你的任务 =>
a - 请原文引用这篇关于设立中公司的文章，从“区域治理 2022年9期”到“人破产制度的正当性与合理性。”，一字不改。
b - 从这篇关于设立中公司的文章末尾接着往下写。

2022-12-27广东外语外贸大学法学院周咏琳

区域治理 2022年9期
关键词:公司法主体法律

广东外语外贸大学法学院 周咏琳

现代社会中商业高速发展,公司作为市场商业活动的重要主体之一,其重要性不言而喻。可以说,公司的发展趋势甚至在一定程度上反映出国家的经济发展水平。随着我国法治观念的进步、法制的完善以及经济发展水平的不断提高,国内营商环境也在不断优化,其中出现明显变化的就是公司设立。自1993年至2018年,随着《公司法》的不断修改优化,设立公司的程序逐渐变得简便快捷,但这并不代表在设立过程中可能遇到的问题和困难就会减少。我国现行的《公司法》以及一系列司法解释对公司的运营作出了详细明确的规定,但是对于设立中公司的行为规范内容依旧较为缺失。关于股份有限公司的发起人相关责任的条款出现在《公司法》第九十四条中。而关于设立中公司的问题,在最高院发布的《公司法司法解释三》中虽有涉及,但并不足以解决公司在设立阶段可能遇到的如规范设立中公司行为、交易安全、保障第三人及行为相对人的利益等问题。所以在司法实践中,公司处于设立时期时的各种矛盾与纠纷一直是民商类案件的热点与难点。如今,随着深圳市《个人破产条例》的出台与实施,使得除了企业法人以外,自然人也可以作为独立的个体申请破产。因此,针对自然人的破产进行规范会是未来立法的趋势。本文主要讨论的是,当设立中的公司设立失败后,发起人作为自然人,在承担设立公司过程中产生的债时,当丧失清偿能力或者资产无法偿债时适用个人破产制度的正当性与合理性。

原始数据 =>

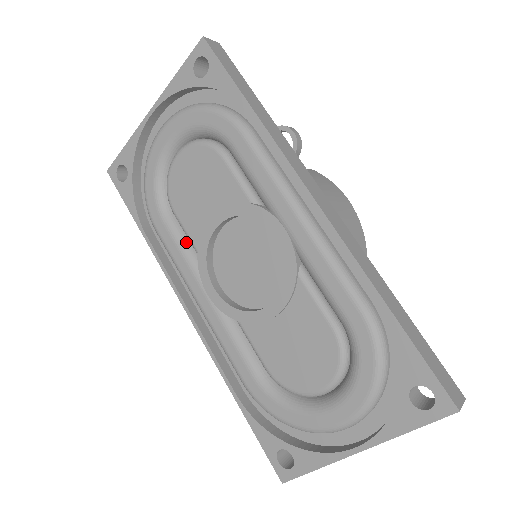
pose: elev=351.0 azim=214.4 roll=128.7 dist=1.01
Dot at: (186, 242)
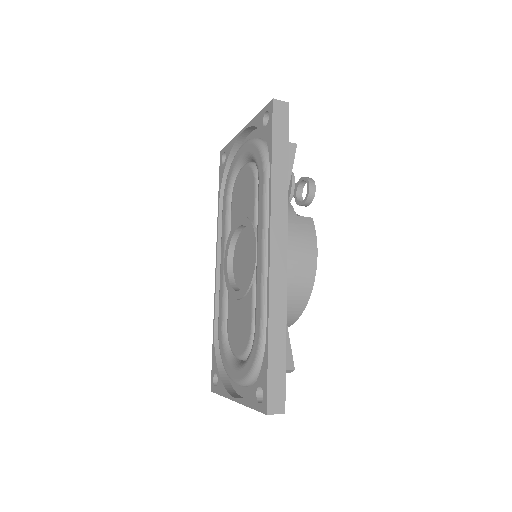
Dot at: (230, 224)
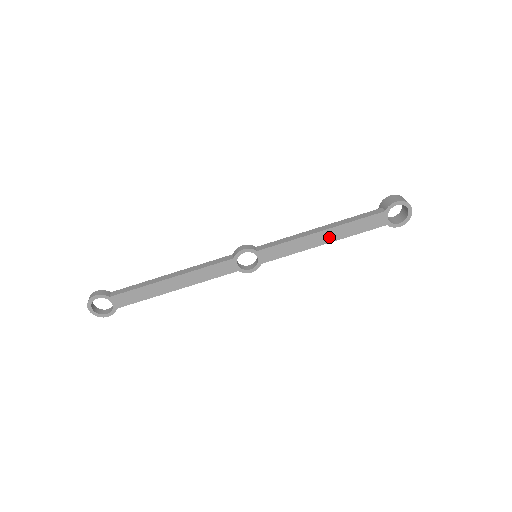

练习答案 =>
a -
区域治理 2022年9期
关键词:公司法主体法律

广东外语外贸大学法学院 周咏琳

现代社会中商业高速发展,公司作为市场商业活动的重要主体之一,其重要性不言而喻。可以说,公司的发展趋势甚至在一定程度上反映出国家的经济发展水平。随着我国法治观念的进步、法制的完善以及经济发展水平的不断提高,国内营商环境也在不断优化,其中出现明显变化的就是公司设立。自1993年至2018年,随着《公司法》的不断修改优化,设立公司的程序逐渐变得简便快捷,但这并不代表在设立过程中可能遇到的问题和困难就会减少。我国现行的《公司法》以及一系列司法解释对公司的运营作出了详细明确的规定,但是对于设立中公司的行为规范内容依旧较为缺失。关于股份有限公司的发起人相关责任的条款出现在《公司法》第九十四条中。而关于设立中公司的问题,在最高院发布的《公司法司法解释三》中虽有涉及,但并不足以解决公司在设立阶段可能遇到的如规范设立中公司行为、交易安全、保障第三人及行为相对人的利益等问题。所以在司法实践中,公司处于设立时期时的各种矛盾与纠纷一直是民商类案件的热点与难点。如今,随着深圳市《个人破产条例》的出台与实施,使得除了企业法人以外,自然人也可以作为独立的个体申请破产。因此,针对自然人的破产进行规范会是未来立法的趋势。本文主要讨论的是,当设立中的公司设立失败后,发起人作为自然人,在承担设立公司过程中产生的债时,当丧失清偿能力或者资产无法偿债时适用个人破产制度的正当性与合理性。

b -
一、设立中公司的概述

查阅可知,我国现有的《公司法》中并没有明确的条文对设立中公司的概念和在此期间公司的行为作出定义和规范。我国学者范建认为,公司设立,指的是发起人在公司章程的指引下完成公司的各项组建活动,使其可以通过行政审核,获得独立的法人地位[1]。无论从理论上还是实践中,公司的设立都是一个循序渐进的过程,在获得法律认可的人格之前,必然存在着设立中的阶段。尽管这一阶段的存续时间相对而言并不算长久,但在司法实践中,设立中公司与其他法人或个人发生纠纷的情形并不少见,而且这类型案件中,二审与再审改判案件的数量总和达到了总数的46.54%。这说明,在实践中关于此类型案件的裁判意见争议较大。基于此,探究设立中公司的相关法律问题具有理论和实践意义,但在此之前,对一些相关的概念进行厘清,才能进行进一步的讨论。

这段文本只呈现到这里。